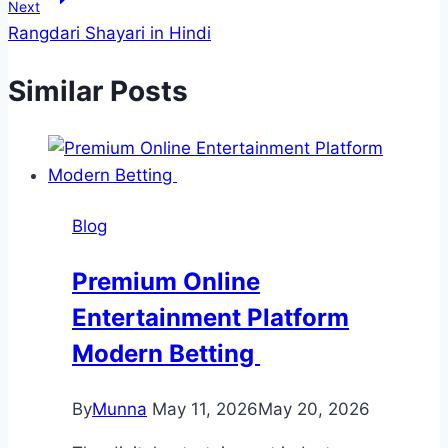
Next
Rangdari Shayari in Hindi
Similar Posts
Blog
Premium Online
Entertainment Platform
Modern Betting
By
Munna
May 11, 2026
May 20, 2026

○ ○ ○ ○ ○

## [Task item]
Please reproduce the entries above line by line, exactly, leaving out each image.

## [Answer to the problem]
Next
Rangdari Shayari in Hindi
Similar Posts
Blog
Premium Online
Entertainment Platform
Modern Betting
By
Munna
May 11, 2026
May 20, 2026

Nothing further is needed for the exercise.